Los infinitos planetas de la diferencia*

Por Rosa Montero.

 

Rosalía Arteaga es una mujer muy especial. Por su biografía, apretada y compleja; por su energía, por su capacidad de trabajo, por su elocuencia. Ha vivido cien existencias, y una de ellas, sin duda una de las más importantes, está basada en su relación con Jerónimo y a través de él, con los otros mundos. Jerónimo era uno de sus hijos. Un niño con síndrome de Down. Murió pronto, como muchos de esos niños mueren.

Rosalía escribió un libro titulado Jerónimo, una obra testimonial en la que intentaba poner palabras a todo lo que había sucedido: el fallecimiento de su hijo, pero también la propia existencia del muchacho, esa realidad distinta que, vista desde afuera, consideramos simplemente anormal y deficitaria. Sin embargo, ella sabía que, a través de su niño, había rozado otra dimensión. Otro planeta. Otra forma de vida.

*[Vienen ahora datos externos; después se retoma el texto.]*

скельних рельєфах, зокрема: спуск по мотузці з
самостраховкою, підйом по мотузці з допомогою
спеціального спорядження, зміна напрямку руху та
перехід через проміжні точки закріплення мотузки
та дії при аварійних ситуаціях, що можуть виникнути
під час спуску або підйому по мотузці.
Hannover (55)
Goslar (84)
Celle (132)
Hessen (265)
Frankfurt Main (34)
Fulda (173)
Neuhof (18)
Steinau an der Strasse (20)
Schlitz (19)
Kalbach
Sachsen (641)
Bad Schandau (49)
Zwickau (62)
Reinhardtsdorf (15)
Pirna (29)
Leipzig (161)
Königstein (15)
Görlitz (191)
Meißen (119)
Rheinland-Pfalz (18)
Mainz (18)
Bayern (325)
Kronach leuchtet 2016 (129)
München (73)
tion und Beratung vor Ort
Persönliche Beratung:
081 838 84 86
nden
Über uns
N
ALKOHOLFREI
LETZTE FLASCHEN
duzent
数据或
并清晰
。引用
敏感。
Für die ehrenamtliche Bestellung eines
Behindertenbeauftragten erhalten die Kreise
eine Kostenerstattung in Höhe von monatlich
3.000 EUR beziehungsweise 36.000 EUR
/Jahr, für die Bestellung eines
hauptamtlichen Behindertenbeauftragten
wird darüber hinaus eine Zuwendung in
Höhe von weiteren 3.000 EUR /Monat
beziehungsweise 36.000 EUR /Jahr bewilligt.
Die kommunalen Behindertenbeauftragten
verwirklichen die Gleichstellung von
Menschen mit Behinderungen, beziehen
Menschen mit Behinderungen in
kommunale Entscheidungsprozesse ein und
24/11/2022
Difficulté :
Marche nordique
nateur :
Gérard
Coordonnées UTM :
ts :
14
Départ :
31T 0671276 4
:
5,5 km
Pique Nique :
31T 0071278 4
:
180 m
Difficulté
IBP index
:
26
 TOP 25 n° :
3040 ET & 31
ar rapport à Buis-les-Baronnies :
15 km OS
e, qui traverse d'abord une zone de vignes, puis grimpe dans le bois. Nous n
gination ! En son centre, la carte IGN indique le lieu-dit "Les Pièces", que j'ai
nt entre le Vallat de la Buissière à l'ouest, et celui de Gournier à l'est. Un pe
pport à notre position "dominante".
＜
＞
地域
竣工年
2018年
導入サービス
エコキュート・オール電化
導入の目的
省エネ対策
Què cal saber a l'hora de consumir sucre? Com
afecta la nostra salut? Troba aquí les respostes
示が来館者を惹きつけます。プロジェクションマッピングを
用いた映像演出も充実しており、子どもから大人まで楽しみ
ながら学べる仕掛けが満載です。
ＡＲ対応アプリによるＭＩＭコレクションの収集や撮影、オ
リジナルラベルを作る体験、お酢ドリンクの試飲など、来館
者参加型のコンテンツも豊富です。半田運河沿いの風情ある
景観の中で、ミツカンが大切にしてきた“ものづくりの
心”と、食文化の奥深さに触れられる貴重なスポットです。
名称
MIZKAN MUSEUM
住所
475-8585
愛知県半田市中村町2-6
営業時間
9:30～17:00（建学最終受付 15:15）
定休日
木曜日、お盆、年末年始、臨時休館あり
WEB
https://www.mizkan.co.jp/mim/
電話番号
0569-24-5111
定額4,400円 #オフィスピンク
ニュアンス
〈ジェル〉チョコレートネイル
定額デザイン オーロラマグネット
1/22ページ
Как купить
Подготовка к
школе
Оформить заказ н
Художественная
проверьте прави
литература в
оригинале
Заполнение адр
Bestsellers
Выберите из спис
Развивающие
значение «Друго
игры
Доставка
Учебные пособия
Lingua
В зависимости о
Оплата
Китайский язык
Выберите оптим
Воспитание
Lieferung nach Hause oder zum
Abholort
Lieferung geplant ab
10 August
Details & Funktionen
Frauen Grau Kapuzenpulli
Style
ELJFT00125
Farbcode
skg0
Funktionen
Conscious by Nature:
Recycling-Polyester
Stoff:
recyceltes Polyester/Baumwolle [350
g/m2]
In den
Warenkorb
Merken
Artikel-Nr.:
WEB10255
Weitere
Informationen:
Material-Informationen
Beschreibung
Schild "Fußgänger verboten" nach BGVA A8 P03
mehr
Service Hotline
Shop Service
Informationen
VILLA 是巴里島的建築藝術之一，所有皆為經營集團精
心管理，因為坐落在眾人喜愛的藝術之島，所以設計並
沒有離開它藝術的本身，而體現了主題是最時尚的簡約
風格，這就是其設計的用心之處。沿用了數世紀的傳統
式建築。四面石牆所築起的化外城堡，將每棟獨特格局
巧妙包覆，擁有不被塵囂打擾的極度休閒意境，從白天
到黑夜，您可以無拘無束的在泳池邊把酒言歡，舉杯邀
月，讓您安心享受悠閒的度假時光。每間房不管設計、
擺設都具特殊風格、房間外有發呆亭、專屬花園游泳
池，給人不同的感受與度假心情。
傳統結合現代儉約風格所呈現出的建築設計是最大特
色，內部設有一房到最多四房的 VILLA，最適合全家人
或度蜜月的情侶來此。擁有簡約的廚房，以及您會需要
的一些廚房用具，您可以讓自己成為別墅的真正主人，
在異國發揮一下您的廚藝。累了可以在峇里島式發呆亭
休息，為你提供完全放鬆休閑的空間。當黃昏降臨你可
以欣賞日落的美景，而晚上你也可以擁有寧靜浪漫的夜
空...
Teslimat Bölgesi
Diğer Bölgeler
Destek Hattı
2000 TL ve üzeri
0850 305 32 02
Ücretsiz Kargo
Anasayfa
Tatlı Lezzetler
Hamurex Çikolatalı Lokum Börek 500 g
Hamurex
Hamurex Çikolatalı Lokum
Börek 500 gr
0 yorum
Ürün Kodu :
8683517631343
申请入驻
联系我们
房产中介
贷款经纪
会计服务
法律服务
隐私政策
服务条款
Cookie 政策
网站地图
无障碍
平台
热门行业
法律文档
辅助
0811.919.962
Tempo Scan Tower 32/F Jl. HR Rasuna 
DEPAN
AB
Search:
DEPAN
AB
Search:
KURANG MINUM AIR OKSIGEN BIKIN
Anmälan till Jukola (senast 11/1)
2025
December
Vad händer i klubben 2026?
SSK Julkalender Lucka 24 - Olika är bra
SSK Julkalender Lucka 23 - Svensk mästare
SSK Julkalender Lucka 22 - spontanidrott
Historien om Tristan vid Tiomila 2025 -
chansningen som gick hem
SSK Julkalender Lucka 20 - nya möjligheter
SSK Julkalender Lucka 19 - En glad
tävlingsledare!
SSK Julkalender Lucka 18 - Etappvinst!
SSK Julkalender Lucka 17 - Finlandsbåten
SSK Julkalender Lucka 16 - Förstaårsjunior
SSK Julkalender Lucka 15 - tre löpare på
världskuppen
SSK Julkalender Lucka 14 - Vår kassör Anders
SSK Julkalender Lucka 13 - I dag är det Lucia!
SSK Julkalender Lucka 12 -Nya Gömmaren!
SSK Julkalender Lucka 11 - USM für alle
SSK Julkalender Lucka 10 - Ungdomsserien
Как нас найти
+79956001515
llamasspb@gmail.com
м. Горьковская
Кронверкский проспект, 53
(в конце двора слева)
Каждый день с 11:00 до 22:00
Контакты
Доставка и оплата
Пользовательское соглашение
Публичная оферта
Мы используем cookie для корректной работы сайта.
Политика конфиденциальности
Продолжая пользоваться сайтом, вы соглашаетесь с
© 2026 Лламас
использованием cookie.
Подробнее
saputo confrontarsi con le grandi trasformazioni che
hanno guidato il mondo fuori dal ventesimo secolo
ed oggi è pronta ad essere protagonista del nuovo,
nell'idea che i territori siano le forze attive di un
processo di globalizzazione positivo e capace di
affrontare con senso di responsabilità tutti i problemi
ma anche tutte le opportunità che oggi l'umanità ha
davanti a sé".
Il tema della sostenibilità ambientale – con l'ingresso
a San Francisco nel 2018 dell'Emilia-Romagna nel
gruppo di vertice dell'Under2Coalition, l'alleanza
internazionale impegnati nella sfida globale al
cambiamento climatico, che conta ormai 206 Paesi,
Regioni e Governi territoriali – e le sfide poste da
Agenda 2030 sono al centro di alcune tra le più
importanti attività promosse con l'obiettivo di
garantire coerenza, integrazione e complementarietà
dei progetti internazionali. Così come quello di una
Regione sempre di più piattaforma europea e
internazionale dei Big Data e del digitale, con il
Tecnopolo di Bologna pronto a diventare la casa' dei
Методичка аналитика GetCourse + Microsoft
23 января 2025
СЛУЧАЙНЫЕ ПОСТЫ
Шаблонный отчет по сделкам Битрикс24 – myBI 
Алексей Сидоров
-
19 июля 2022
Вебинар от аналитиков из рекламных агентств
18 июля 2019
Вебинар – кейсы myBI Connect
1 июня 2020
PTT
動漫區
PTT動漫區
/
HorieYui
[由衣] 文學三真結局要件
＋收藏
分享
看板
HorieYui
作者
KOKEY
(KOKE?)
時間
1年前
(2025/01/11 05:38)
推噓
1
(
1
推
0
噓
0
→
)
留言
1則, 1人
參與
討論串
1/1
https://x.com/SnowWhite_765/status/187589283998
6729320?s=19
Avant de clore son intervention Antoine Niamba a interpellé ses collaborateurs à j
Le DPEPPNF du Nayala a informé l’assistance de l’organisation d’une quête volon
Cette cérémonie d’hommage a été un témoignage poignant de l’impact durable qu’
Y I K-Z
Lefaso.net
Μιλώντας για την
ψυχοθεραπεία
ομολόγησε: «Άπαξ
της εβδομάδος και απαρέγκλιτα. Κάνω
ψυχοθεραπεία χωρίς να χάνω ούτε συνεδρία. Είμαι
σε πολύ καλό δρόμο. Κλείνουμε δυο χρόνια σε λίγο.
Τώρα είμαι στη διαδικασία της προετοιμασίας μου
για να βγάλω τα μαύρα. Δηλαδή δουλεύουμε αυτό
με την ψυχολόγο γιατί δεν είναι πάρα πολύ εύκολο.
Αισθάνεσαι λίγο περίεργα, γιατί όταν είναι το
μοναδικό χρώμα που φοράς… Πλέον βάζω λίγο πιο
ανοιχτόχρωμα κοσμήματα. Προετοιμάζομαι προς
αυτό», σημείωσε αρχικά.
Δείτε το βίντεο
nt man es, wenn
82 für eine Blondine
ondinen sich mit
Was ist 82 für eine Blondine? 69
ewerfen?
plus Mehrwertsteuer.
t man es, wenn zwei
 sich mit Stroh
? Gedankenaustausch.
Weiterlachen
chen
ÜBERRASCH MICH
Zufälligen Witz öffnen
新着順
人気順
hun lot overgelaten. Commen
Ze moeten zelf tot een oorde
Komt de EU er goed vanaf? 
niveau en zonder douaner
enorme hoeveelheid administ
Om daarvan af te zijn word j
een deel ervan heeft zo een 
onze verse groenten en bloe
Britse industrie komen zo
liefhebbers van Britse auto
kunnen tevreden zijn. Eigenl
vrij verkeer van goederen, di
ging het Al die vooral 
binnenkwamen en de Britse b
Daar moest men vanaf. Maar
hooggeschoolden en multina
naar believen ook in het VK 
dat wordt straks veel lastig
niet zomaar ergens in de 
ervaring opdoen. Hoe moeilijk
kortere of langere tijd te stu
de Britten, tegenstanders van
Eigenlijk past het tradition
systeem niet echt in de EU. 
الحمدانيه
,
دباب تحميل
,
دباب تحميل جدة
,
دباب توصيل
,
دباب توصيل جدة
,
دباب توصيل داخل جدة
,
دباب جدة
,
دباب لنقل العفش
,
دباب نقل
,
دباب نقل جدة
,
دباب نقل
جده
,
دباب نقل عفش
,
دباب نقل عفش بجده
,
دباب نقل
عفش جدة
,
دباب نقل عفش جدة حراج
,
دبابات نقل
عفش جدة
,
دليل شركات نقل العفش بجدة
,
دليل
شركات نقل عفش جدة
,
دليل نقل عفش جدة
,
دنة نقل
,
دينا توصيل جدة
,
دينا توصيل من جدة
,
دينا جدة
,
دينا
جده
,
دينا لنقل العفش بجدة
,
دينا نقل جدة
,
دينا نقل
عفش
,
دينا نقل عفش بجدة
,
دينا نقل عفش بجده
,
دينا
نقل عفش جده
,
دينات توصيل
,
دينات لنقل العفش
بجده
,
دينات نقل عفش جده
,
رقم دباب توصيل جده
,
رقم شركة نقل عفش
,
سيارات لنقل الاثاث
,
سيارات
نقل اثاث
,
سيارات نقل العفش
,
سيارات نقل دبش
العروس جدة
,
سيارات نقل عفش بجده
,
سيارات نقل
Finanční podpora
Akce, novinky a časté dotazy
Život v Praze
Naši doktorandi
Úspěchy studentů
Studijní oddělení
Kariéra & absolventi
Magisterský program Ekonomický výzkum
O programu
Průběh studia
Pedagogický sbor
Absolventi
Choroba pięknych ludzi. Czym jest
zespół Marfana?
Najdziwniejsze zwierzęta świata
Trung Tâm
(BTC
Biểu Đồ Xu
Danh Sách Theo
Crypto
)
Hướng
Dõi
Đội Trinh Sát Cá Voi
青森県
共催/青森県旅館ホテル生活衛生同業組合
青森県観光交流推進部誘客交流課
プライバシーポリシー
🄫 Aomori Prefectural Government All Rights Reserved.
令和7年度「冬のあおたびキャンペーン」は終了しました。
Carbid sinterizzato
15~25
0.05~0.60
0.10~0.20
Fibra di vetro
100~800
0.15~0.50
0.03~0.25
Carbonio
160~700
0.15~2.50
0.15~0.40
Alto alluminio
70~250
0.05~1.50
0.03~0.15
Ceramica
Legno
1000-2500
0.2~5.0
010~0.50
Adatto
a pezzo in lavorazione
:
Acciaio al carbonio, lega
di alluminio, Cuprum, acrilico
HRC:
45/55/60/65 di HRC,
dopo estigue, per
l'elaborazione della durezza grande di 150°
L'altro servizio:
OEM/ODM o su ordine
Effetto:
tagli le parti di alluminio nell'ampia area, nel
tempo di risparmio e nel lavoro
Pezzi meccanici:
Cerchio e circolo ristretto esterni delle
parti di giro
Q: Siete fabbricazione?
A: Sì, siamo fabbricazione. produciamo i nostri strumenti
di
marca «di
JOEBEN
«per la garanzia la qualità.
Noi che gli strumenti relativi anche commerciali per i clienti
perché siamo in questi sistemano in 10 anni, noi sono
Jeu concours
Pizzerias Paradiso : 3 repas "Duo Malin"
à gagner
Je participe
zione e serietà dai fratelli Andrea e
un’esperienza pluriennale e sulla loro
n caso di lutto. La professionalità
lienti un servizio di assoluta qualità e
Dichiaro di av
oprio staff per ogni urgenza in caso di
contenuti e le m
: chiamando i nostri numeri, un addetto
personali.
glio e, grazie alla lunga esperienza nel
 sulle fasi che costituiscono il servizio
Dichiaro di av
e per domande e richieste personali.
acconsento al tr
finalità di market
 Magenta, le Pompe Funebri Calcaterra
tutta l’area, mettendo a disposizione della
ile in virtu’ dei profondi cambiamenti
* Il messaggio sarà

Como decía Paul Elouard, hay otros mundos, pero están en este.

Siempre he pensado que aquellos seres que consideramos subnormales o anómalos son en realidad gente distinta que tal vez carezca de atributos que nosotros, los 2normales”, poseemos, pero que sin duda también poseen virtudes que nosotros no podemos ni siquiera imaginar.

Una sustancialidad especial, una transparencia. No creo en la existencia de los ángeles celestiales, pero si hay en la tierra seres que puedan acercarse de algún modo a la condición angélica son sin duda estas criaturas. Los inocentes.

Aquel primer libro de Arteaga fue un gran éxito: muchas otras personas que estaban en sus mismas circunstancias se sintieron aliviadas, identificadas y sosegadas por la prosa emocionada y sincera de Rosalía.

Ahora ha decidido publicar esta secuela, Los otros Jerónimos, sobre el abigarrado paisaje que su hijo Jerónimo le abrió. Haber sido madre de un niño Down ha hecho que Rosalía conozca mucho más mundo, muchos otros mundos, los ricos e infinitos planetas de la diferencia.

En este libro habla de todo eso: de los otros niños Down, pero también de los que padecen distrofia muscular. De los padres de esos niños distintos. De la vida dolorosa pero también de la deliciosa. Es decir, de la vida sin más. La pura  vida.



Extracto

Tengo a Jerónimo imaginariamente asido a mi mano, no somos sólo madre e hijos, somos hermanos y estamos unidos por vínculos tan fuertes, tan estrechos como el universo y nuestro igual desconocimiento de él.


Estas conmigo y no estás, flotas en algún lado, hay momentos en que siento tu aliento en mi oreja o te contemplo en algún otro Jerónimo que me mira con chispitas de luz en la comisura de los ojos, o te siento en la calma que en algunos momentos me sorprende en medio del tráfago de mis propias insondables limitaciones.